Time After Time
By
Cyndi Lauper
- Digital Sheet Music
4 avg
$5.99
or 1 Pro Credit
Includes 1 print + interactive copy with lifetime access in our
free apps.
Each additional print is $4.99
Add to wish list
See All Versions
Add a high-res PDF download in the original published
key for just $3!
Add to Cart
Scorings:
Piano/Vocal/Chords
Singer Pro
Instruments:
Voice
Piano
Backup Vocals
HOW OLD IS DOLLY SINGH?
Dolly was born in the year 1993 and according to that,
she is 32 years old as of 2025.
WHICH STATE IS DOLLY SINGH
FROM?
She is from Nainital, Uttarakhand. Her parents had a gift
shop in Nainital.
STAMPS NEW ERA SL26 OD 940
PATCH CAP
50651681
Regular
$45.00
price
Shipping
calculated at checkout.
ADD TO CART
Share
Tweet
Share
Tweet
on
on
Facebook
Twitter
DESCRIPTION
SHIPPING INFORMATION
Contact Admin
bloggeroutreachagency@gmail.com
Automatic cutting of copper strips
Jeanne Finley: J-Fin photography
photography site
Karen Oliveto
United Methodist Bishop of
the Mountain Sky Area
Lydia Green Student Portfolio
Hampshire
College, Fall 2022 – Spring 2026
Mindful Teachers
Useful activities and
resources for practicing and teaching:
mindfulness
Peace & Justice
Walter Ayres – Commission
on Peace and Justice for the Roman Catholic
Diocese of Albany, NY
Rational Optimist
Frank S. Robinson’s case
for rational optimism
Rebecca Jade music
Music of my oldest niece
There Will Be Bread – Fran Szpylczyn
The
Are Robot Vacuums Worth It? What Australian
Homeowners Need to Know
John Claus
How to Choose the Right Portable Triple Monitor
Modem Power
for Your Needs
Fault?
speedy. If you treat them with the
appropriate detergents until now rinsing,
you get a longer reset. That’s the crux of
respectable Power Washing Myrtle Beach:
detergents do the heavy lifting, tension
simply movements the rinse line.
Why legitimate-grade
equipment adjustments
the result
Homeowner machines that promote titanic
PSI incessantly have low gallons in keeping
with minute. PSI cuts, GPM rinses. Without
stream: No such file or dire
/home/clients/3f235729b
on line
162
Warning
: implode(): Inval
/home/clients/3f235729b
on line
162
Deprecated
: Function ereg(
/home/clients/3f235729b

# # # # #

**Problem to work on**
Swap "Tweet" for "Post" everywhere in the data above, and give all the lines again with nothing else changed.

**Exercise solution**
Time After Time
By
Cyndi Lauper
- Digital Sheet Music
4 avg
$5.99
or 1 Pro Credit
Includes 1 print + interactive copy with lifetime access in our
free apps.
Each additional print is $4.99
Add to wish list
See All Versions
Add a high-res PDF download in the original published
key for just $3!
Add to Cart
Scorings:
Piano/Vocal/Chords
Singer Pro
Instruments:
Voice
Piano
Backup Vocals
HOW OLD IS DOLLY SINGH?
Dolly was born in the year 1993 and according to that,
she is 32 years old as of 2025.
WHICH STATE IS DOLLY SINGH
FROM?
She is from Nainital, Uttarakhand. Her parents had a gift
shop in Nainital.
STAMPS NEW ERA SL26 OD 940
PATCH CAP
50651681
Regular
$45.00
price
Shipping
calculated at checkout.
ADD TO CART
Share
Post
Share
Post
on
on
Facebook
Twitter
DESCRIPTION
SHIPPING INFORMATION
Contact Admin
bloggeroutreachagency@gmail.com
Automatic cutting of copper strips
Jeanne Finley: J-Fin photography
photography site
Karen Oliveto
United Methodist Bishop of
the Mountain Sky Area
Lydia Green Student Portfolio
Hampshire
College, Fall 2022 – Spring 2026
Mindful Teachers
Useful activities and
resources for practicing and teaching:
mindfulness
Peace & Justice
Walter Ayres – Commission
on Peace and Justice for the Roman Catholic
Diocese of Albany, NY
Rational Optimist
Frank S. Robinson’s case
for rational optimism
Rebecca Jade music
Music of my oldest niece
There Will Be Bread – Fran Szpylczyn
The
Are Robot Vacuums Worth It? What Australian
Homeowners Need to Know
John Claus
How to Choose the Right Portable Triple Monitor
Modem Power
for Your Needs
Fault?
speedy. If you treat them with the
appropriate detergents until now rinsing,
you get a longer reset. That’s the crux of
respectable Power Washing Myrtle Beach:
detergents do the heavy lifting, tension
simply movements the rinse line.
Why legitimate-grade
equipment adjustments
the result
Homeowner machines that promote titanic
PSI incessantly have low gallons in keeping
with minute. PSI cuts, GPM rinses. Without
stream: No such file or dire
/home/clients/3f235729b
on line
162
Warning
: implode(): Inval
/home/clients/3f235729b
on line
162
Deprecated
: Function ereg(
/home/clients/3f235729b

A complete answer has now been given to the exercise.